Golden Bean & Kale Soup Recipe
I had everyone in the house recovering from the flu, a sad looking bunch of kale staring at me every time I opened the fridge and a yearning for a veggie packed, soul healing, warming soup for the week's lunches. This soup definitely warms the soul and makes you feel like you're being healed from the inside out.

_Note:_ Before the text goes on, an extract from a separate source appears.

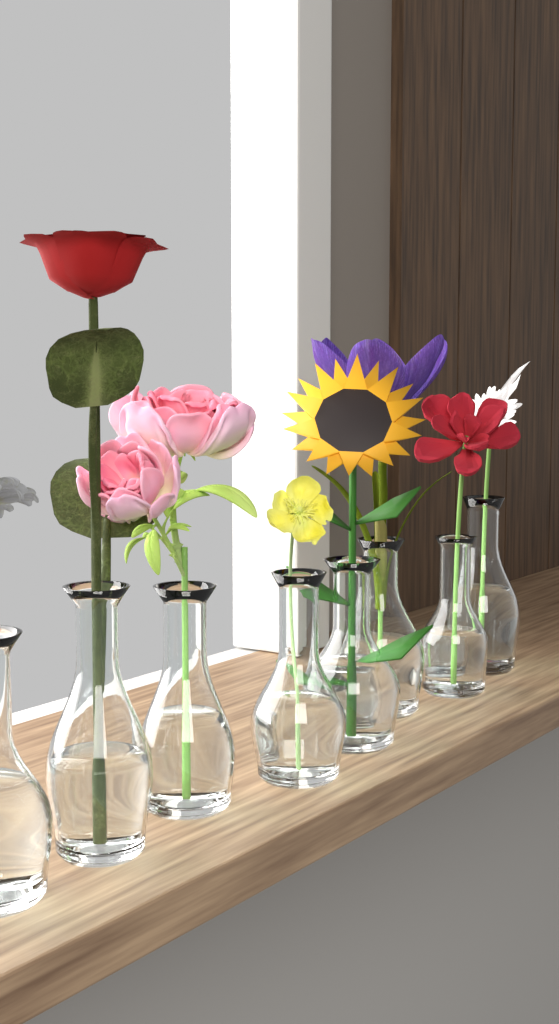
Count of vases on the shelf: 8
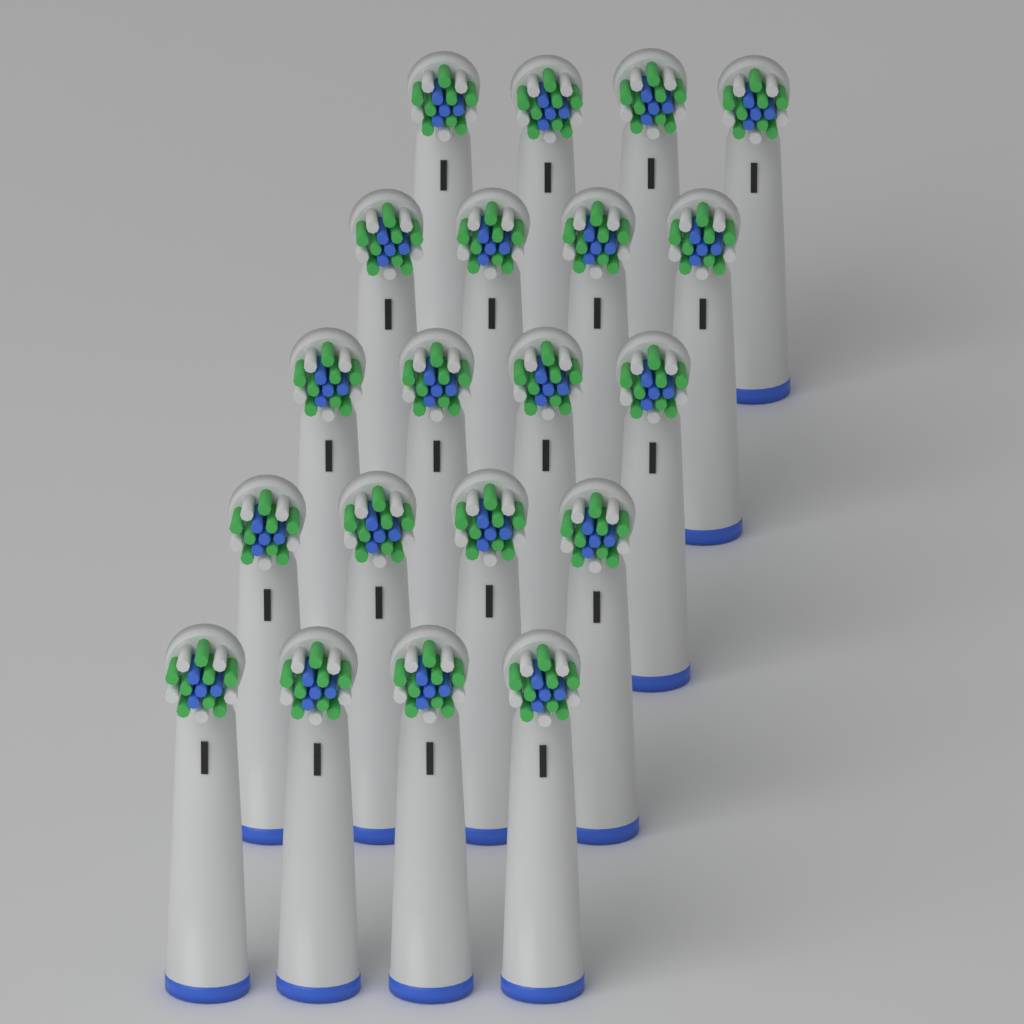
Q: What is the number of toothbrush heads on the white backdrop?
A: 20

1 tbsp extra virgin olive oil
3 cloves of garlic, finely chopped
1 large onion, finely diced
1 carrot, diced
1 stick celery, diced
1 zucchini, diced
1 tsp Italian herbs
1 x 400g tin cannellini beans, drained and rinsed
1 cup risoni (orzo)
1 cup kale, washed and roughly chopped
2 litres veg stock, I use San Elk (I also added some bone broth concentrate for good measure)
1/3 cup tahini
lemon zest
Juice of 1 lemon
salt & pepper
In a large heavy based pot, heat olive oil, onion, garlic, carrots, zucchini and celery until soft. Add herbs, beans, lemon zest and stock - bring to the boil. Reduce heat to a simmer and add the risoni, cook for 10 minutes. Add the kale, tahini, lemon juice and season with salt and pepper - cook for another 5 minutes and dinner is served.